Two of the four student members last year's ACSR reported that they had been appointed by the Dean's office of their respective graduate schools. In the case of the Business School students representative, the Dean by passed the recognized Students Association and approached the student directly, without even advertising to see in other students might be interested. While several of the graduate schools do not have formal "student government mechanisms," almost all have some kind of student association through which interested students should be solicited.

The guidelines for alumni selection to the ACSR appear to have been completely disregarded. Presumably, the ACSR charter specified that alumni nominations be made according to certain "criteria" in order to guarantee that alumni be fairly selected and represent the full range of perspective and experience existent among Harvard alumni ae.

After trying to determine the content of these criteria, I must concur with the conclusion reached last year by Undergraduate Council Chairman Brian R. Melendez '86, who conducted extensive research on this same question, the "These criteria may exist on paper, but certainly not in practice."

IRREGULARITIES

The guidelines governing selection to the ACSR specify that seats on the ACSR are always to be reserved for one student from the college and one professor from the Faculty of Arts and Sciences. The charter sets forth a system by which the other student and faculty positions are to be rotated among the various graduate schools. All ACSR appointments are for two-year terms.

However, President Bok has not followed the rotation schedule properly in making recent appointments. At the end of last year, four members left the ACSR because their two-year terms had expired Four others resigned after completing only one year because they either left Harvard or, like myself, were no longer interested in serving on the Committee.

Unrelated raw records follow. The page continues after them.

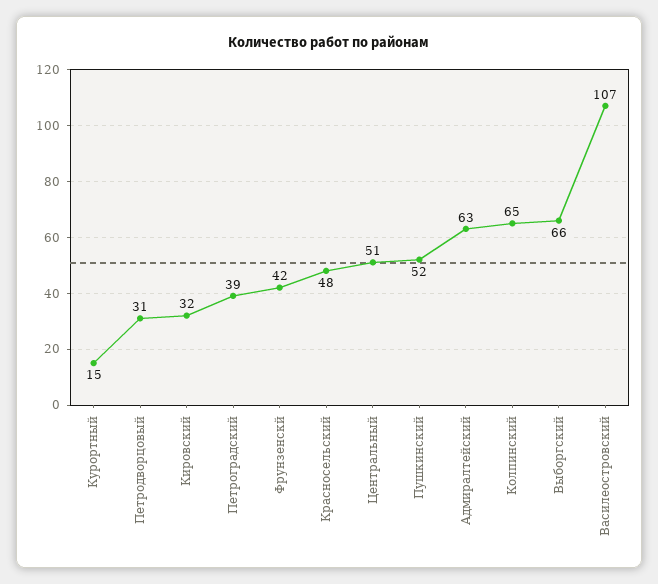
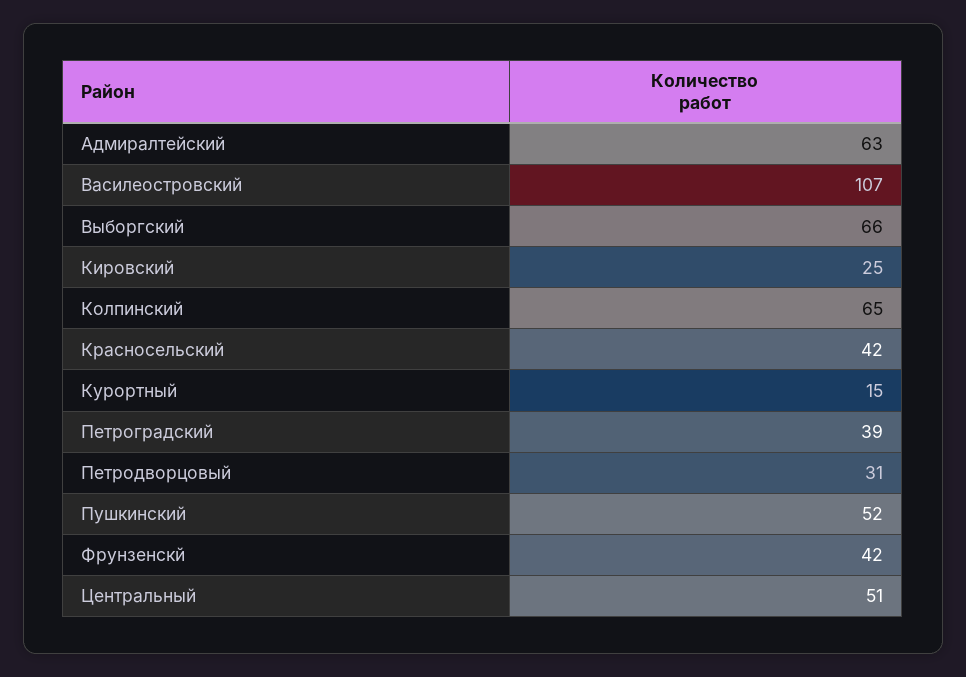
  {
    "Курортный": 15,
    "Петродворцовый": 31,
-   "Кировский": 32,
+   "Кировский": 25,
    "Петроградский": 39,
    "Фрунзенскй": 42,
-   "Красносельский": 48,
+   "Красносельский": 42,
    "Центральный": 51,
    "Пушкинский": 52,
    "Адмиралтейский": 63,
    "Колпинский": 65,
    "Выборгский": 66,
    "Василеостровский": 107
  }

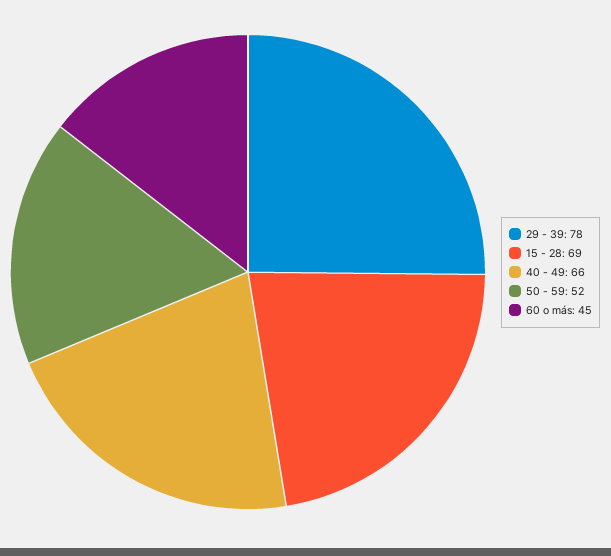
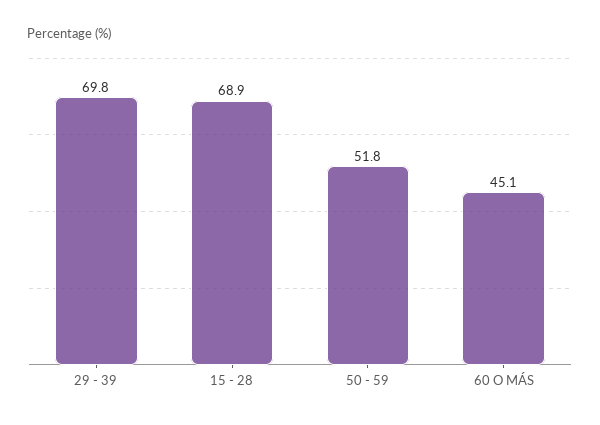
  {
-   "29 - 39": 78,
+   "29 - 39": 69.8,
    "15 - 28": 68.9,
-   "40 - 49": 66,
    "50 - 59": 51.8,
    "60 o más": 45.1
  }

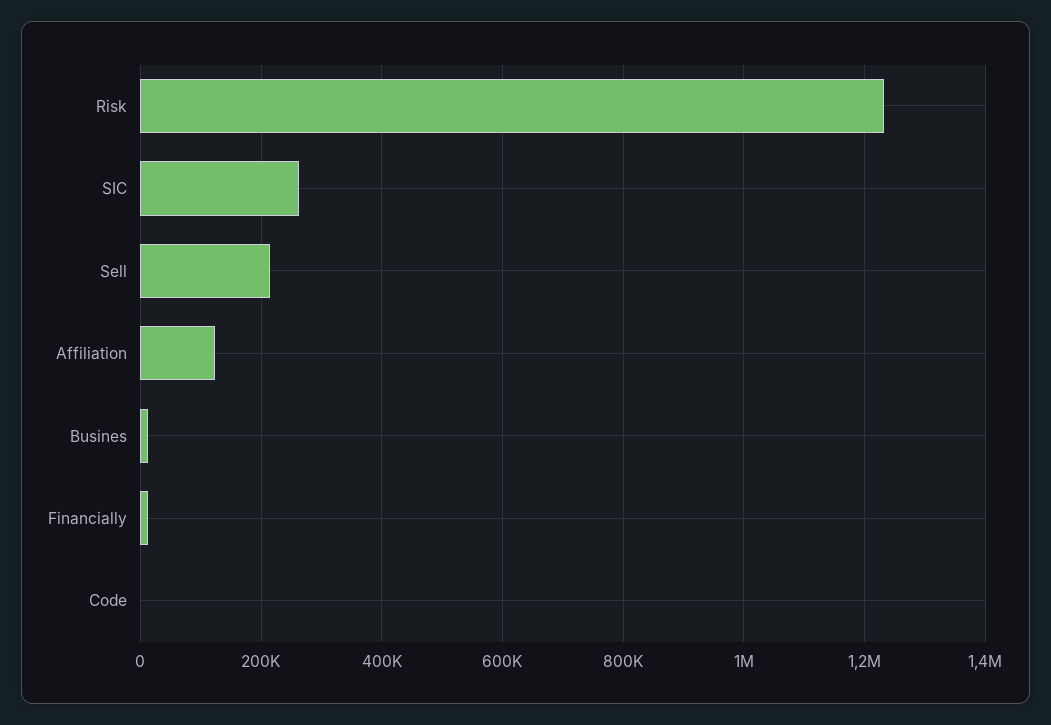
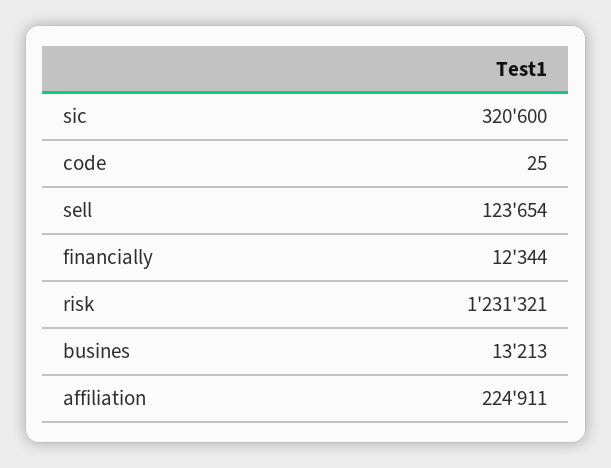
  {
    "Risk": 1231321,
-   "SIC": 260000,
+   "SIC": 320600,
-   "Sell": 220000,
+   "Sell": 123654,
-   "Affiliation": 120000,
+   "Affiliation": 224911,
    "Busines": 13213,
    "Financially": 12344,
    "Code": 25
  }

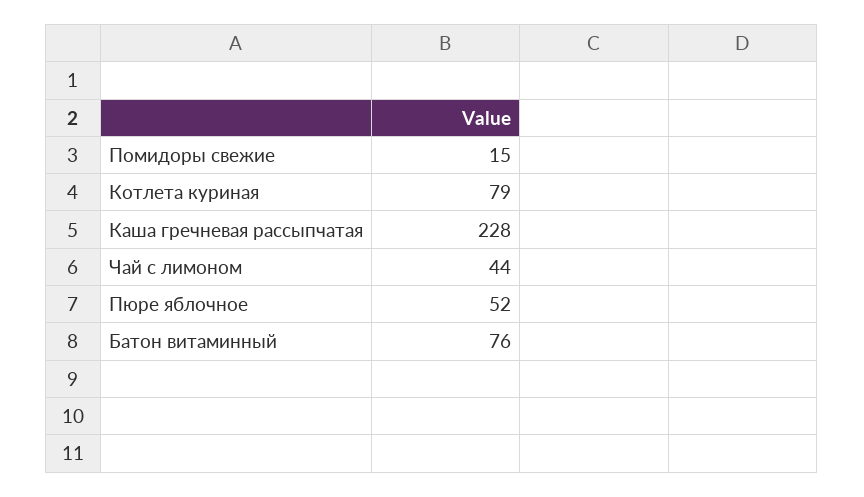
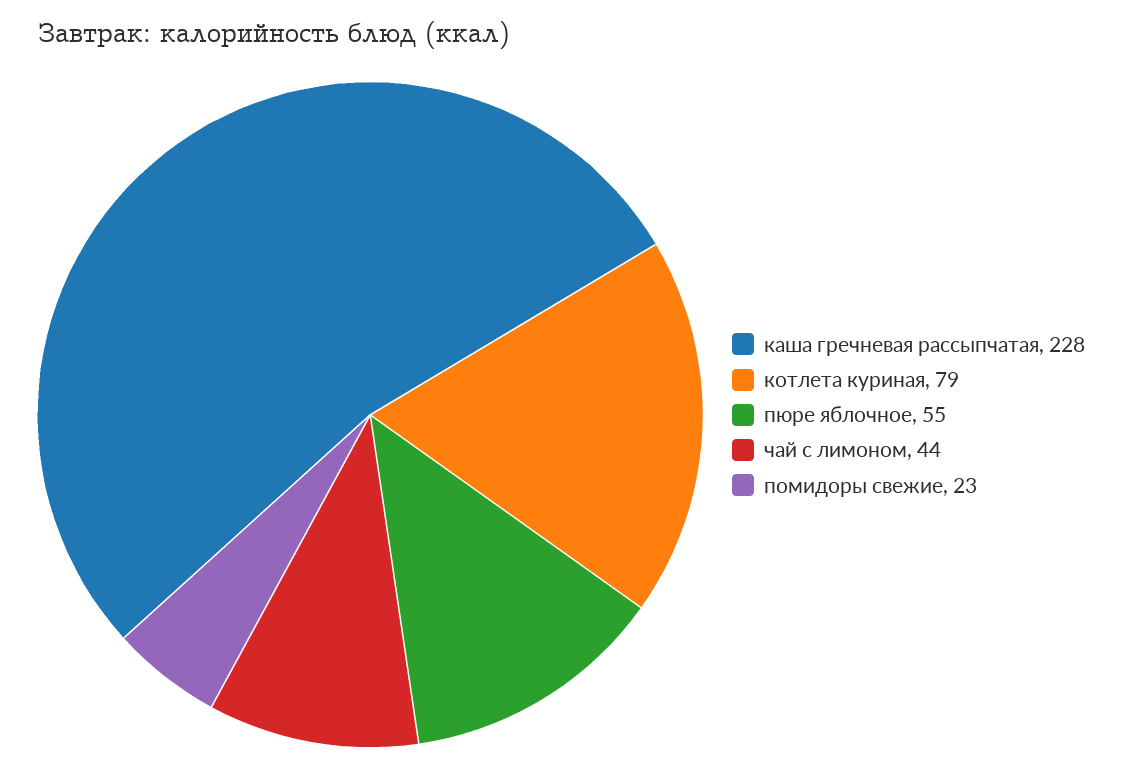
  {
-   "Помидоры свежие": 15,
+   "Помидоры свежие": 23,
    "Котлета куриная": 79,
    "Каша гречневая рассыпчатая": 228,
    "Чай с лимоном": 44,
-   "Пюре яблочное": 52,
+   "Пюре яблочное": 55
-   "Батон витаминный": 76
  }

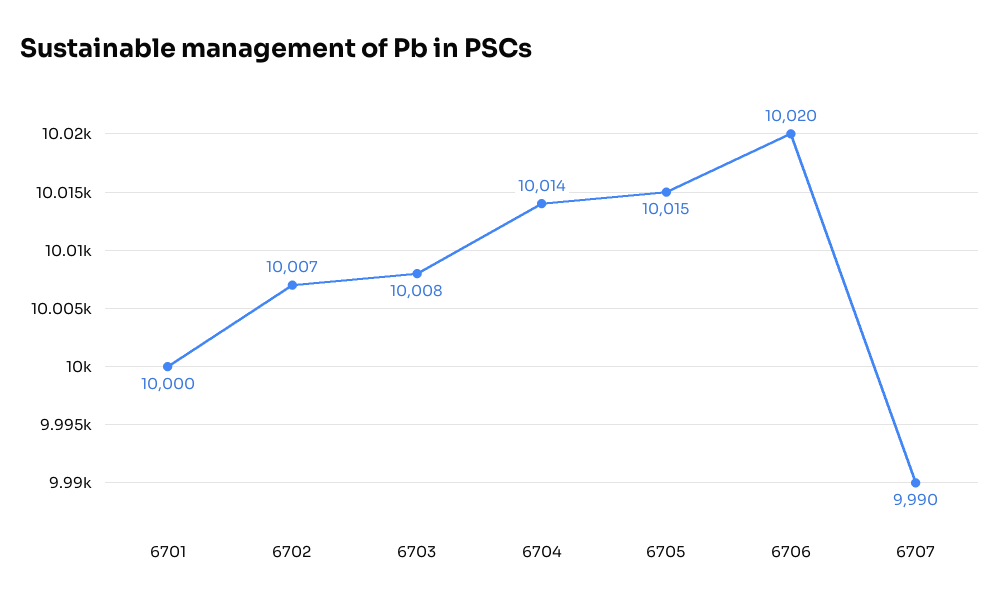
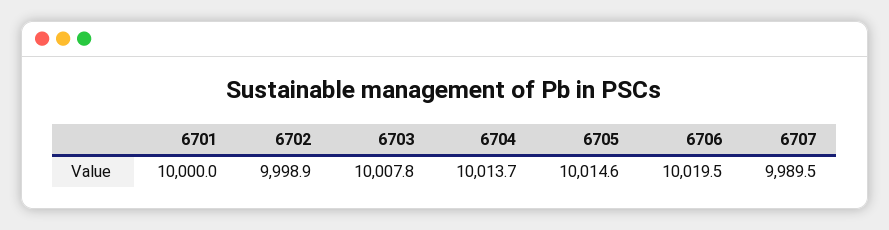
  {
    "6701": 10000,
-   "6702": 10007,
+   "6702": 9998.9,
    "6703": 10007.8,
    "6704": 10013.7,
    "6705": 10014.6,
    "6706": 10019.5,
    "6707": 9989.5
  }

President Bok's appointments to replace two of the other three mid term departures are in violation of the rotation schedule laid out in the ACSR charter. The Business School student who resigned from the Committee because he graduate should have been replaced this year by a student from the same school. Instead, a law student is taking this seat.

Likewise, the Law School professor who served as Chairman of the ACSR for one year should have been succeeded by another law professor who would have completed that School's two-years faculty slot on the Committee. The law faculty position is currently being held by a professor from the Business School.